Summary judgment is also warranted dismissing plaintiff's retaliation claims because plaintiff fails to raise an issue of fact whether there was a causal connection between his complaint to Human Resources about Mahoney's email and defendants' decision to increase his sales goal and ultimately terminate him. To the extent plaintiff relies on the temporal proximity between his complaint and the increase, a proximity of five months, without more, is not enough to create an issue of fact as to causation (see Bantamoi v St. Barnabas Hosp., 146 A.D.3d 420, 420 [1st Dept 2017]).
Even if plaintiff made out a prima facie case of retaliation, he fails to rebut defendants' showing of legitimate, nonretaliatory reasons for increasing his sales goal and later terminating him. The evidence shows that goals are based on a variety of factors, including budget, prior performance, and the company's profit targets, and that plaintiff's goal was increased because he exceeded his 2016 sales goal of $4,000 per month by 154%. Accordingly, his 2017 goal was increased by a comparable amount. Company data from 2016-2017 show that five other sales representatives had their goals increased by comparable amounts, including two whose 2017 goals exceeded plaintiff's. Plaintiff also acknowledged at his deposition that he did not meet his sales goals or satisfy the expectations set forth in his warning letters; thus, he fails to show that these reasons were pretextual or that retaliation was a motivating factor in the increase of his sales goals or his termination (see Bantamoi, 146 A.D.3d at 421).
Because plaintiff never amended his complaint to allege that defendants' counterclaims and third-party claims constituted retaliation for his complaint in this action, he may not raise those allegations in opposition to summary judgment (see Correa v Mana Constr. Group Ltd., 192 A.D.3d 555, 555 [1st Dept 2021]).
Plaintiff's claims that his supervisors aided and abetted discrimination "fail because plaintiff has no viable discrimination or retaliation claims under either the City or State [HRL]" (Weir v Montefiore Med. Ctr., 208 A.D.3d 1122, 1123 [1st Dept 2022], lv denied 39 N.Y.3d 911 [2023]).

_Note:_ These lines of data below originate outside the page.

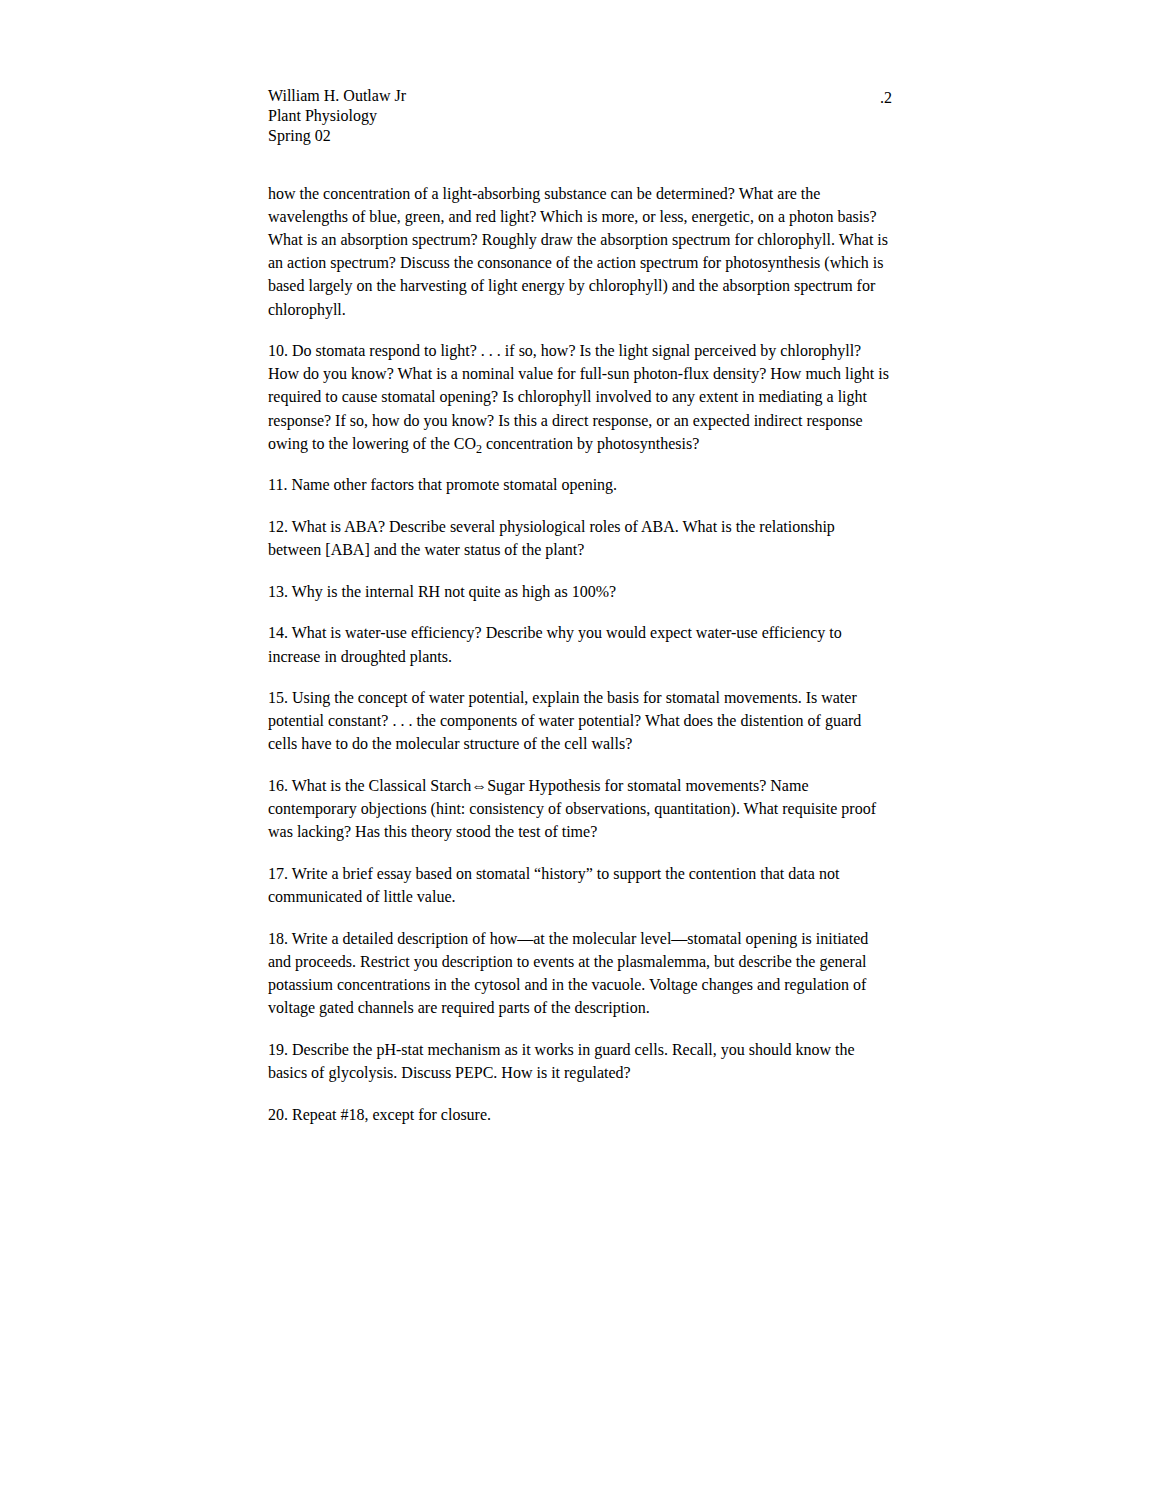William H. Outlaw Jr
Plant Physiology
Spring 02
.2
how the concentration of a light-absorbing substance can be determined? What are the wavelengths of blue, green, and red light? Which is more, or less, energetic, on a photon basis? What is an absorption spectrum? Roughly draw the absorption spectrum for chlorophyll. What is an action spectrum? Discuss the consonance of the action spectrum for photosynthesis (which is based largely on the harvesting of light energy by chlorophyll) and the absorption spectrum for chlorophyll.
10. Do stomata respond to light? . . . if so, how? Is the light signal perceived by chlorophyll? How do you know? What is a nominal value for full-sun photon-flux density? How much light is required to cause stomatal opening? Is chlorophyll involved to any extent in mediating a light response? If so, how do you know? Is this a direct response, or an expected indirect response owing to the lowering of the CO2 concentration by photosynthesis?
11. Name other factors that promote stomatal opening.
12. What is ABA? Describe several physiological roles of ABA. What is the relationship between [ABA] and the water status of the plant?
13. Why is the internal RH not quite as high as 100%?
14. What is water-use efficiency? Describe why you would expect water-use efficiency to increase in droughted plants.
15. Using the concept of water potential, explain the basis for stomatal movements. Is water potential constant? . . . the components of water potential? What does the distention of guard cells have to do the molecular structure of the cell walls?
16. What is the Classical Starch⇔Sugar Hypothesis for stomatal movements? Name contemporary objections (hint: consistency of observations, quantitation). What requisite proof was lacking? Has this theory stood the test of time?
17. Write a brief essay based on stomatal “history” to support the contention that data not communicated of little value.
18. Write a detailed description of how—at the molecular level—stomatal opening is initiated and proceeds. Restrict you description to events at the plasmalemma, but describe the general potassium concentrations in the cytosol and in the vacuole. Voltage changes and regulation of voltage gated channels are required parts of the description.
19. Describe the pH-stat mechanism as it works in guard cells. Recall, you should know the basics of glycolysis. Discuss PEPC. How is it regulated?
20. Repeat #18, except for closure.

Summary judgment is also warranted on plaintiff's tortious interference claim. There is no evidence that defendants' letter demanding that plaintiff cease and desist from violating his confidentiality and noncompete agreement caused any injury to plaintiff's relationship with his new employer, Century Waste Service. Plaintiff testified that Century continued to employ and even promoted him, and a Century representative testified that plaintiff's job was never "in jeopardy" as a result of his dispute with his prior employer. Plaintiff also points to no accounts that defendants prevented him from acquiring. Because he is "unable to prove damages," he "has no viable claim under a theory of... tortious interference" (Mattesich v Hayground Cove Asset Mgt., LLC, 61 A.D.3d 487, 487-488 [1st Dept 2009] [internal citations omitted]). Plaintiff may not rely on allegations that defendants' third-party claims against Century amounted to tortious interference because he never amended his complaint to include such a claim (see Correa, 192 A.D.3d at 555).